Like its predecessor Pools this is another driving, bass-heavy slice of angst from LA 3-piece Prettiest Eyes who are Pachy García (vocals & drums), Paco Casanova (Keyboards, Electronics & Vocals) and Marcos Rodríguez (Bass & Vocals). Pools made me feel something akin to falling into a noise-generating whirlpool or being strapped to a car made of speakers hurtling into to a dimly lit tunnel. Volume 3 could be described as more mellow but only if you consider sandpaper to be less abrasive than broken glass.
The opening two tracks feel like a dystopian B-52’s but there’s no kitsch fun to be had here. ‘Johnny Come Home’ starts with a pumping bass line, high-pitched radar-like squeals, skittering, nervous reverbed guitar and slight distortion on the vocals. This is 2 minutes 36 seconds that gets the blood pumping and sharpens the taste buds for the acid-sweetness of their music. This slides straight into ‘It Costs to be Austere’ with its Joe 90 bassline and landmine keyboard stabs and swoops going off under the song’s title as a repeated phrase throughout.
After raising the angst level to mild panic ‘I Don’t Know’ seems almost languid; like a leftfield ‘Shakin’ All Over’ by Johnny Kid & The Pirates. The bass holds true, like an immovable handrail, allowing you to pull yourself through the nightmarish haunted Hammond keyboard sound and a mid-section that throws you into void space full of echoed vocals. ‘Mr President’ feels like one of those dreams in which you’re trying to run but your legs are too heavy. I couldn’t quite make out the words (and couldn’t find any published lyrics online) but if they are singing about the orange incumbent then I doubt they’re complimentary. ‘Nekrodisco’ shocks you awake with klaxon synth and drums and bass which helter and skelter at 160bpm. Before you can catch your breath ‘The Shame’ is a runaway truck slamming ‘Nekrodisco’ out of the way; a 190bpm out and out industrial punk thrill-ride.
As with ‘I Don’t Know’ the pulse is slowed by ‘Another Earth’’s roaming bass line, stuttering percussion and echoey reverb-drenched vocals. There are some sweet harmonies over this shuddering Black Mass landscape and I also got a hit of Mark Stewart and the Maffia / On-U Sound System. This is a song ripe for being remixed as a full on dub track. Despite ‘Marihuana’ opening like machine gun fire over heavy road works it has at its core a rolling Fumaça Preta-like vibe. ‘Summer in LA’ is not a summer of beaches and donkey rides – this feels like a summer of boiling hot pavements, simmering civil unrest and feedback. The song’s sudden end sounds like it has been sucked into the ground, morphing into ‘No More Summer’ with a thin thread of drum machine running through one of the catchiest tunes on the album.

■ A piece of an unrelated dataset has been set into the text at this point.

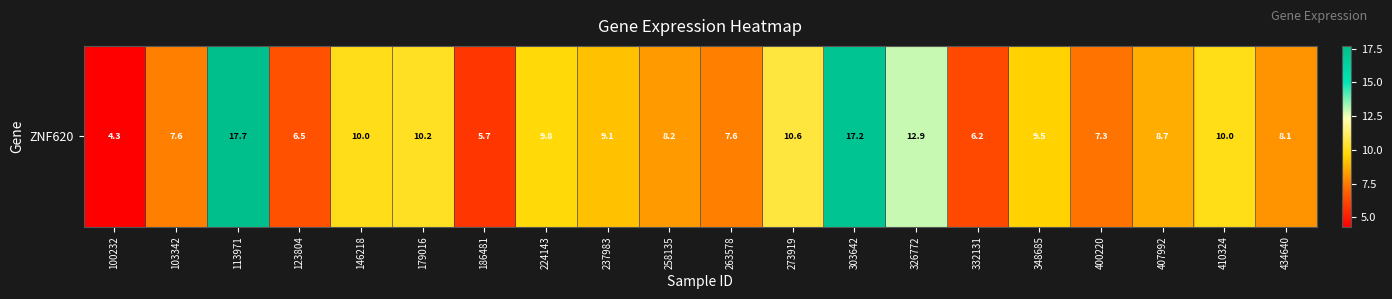

Rank the categories by value from lowest to highest.

100232, 186481, 332131, 123804, 400220, 103342, 263578, 434640, 258135, 407992, 237983, 348685, 224143, 410324, 146218, 179016, 273919, 326772, 303642, 113971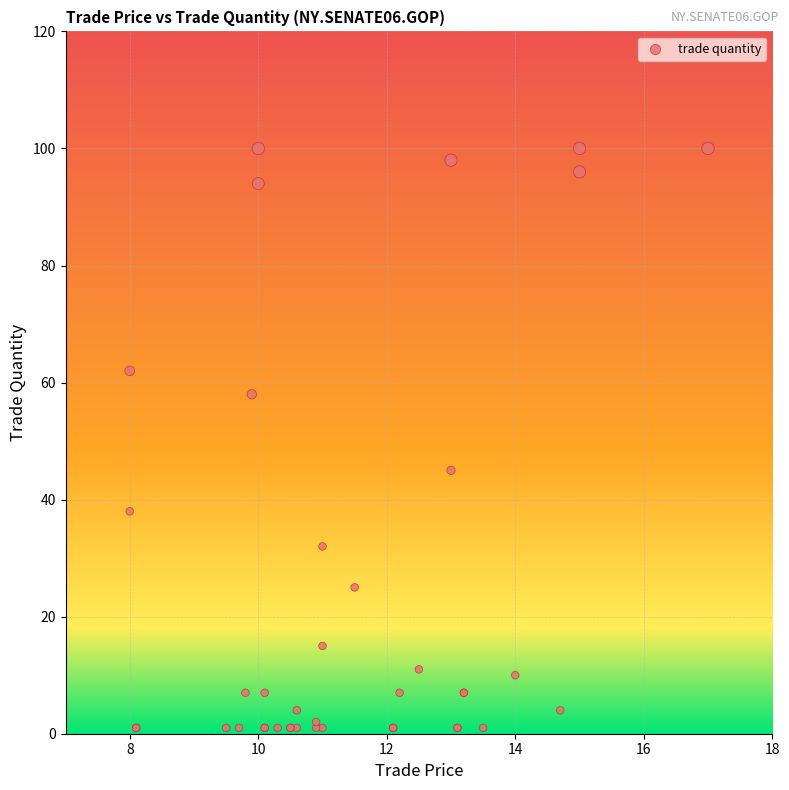

What Y value in the scatter plot is closest to 50?

45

‘Strange Distance’ and ‘La Maldad’ close out Volume 3 as perfect examples of the bi-polar nature of this album. ‘Strange Distance’ offers pinging sonar sounds and grinding guitar effects; creating the image of a submarine running on silent trying to evade the enemy, whereas ‘La Maldad’ (The Evil) is a towering Kraken of lashing drums, wailing organ and coruscating guitar effects with a beguiling riff that rises above the cacophony (this track is surely a set closer).
Volume 3 reminded me of the scene in Marathon Man where Laurence Olivier’s ‘Weiße Engel’ dentist is torturing Dustin Hoffman’s character Babe. Prettiest Eyes drill at the nerve until you think you can’t take anymore and then apply the oil of cloves. They attack with sonic assault and battery and then allow you a glimpse of blue sky through raining blows. As I have said before three piece bands have an innate strength that comes from the tension in having to rely on each other and the sparsity that comes from not having too many instruments. Being inside this album is like running around Escher’s ‘Relativity’ drawing never quite knowing which way up you are and it’s an intoxicating feeling that makes me eager to see them live.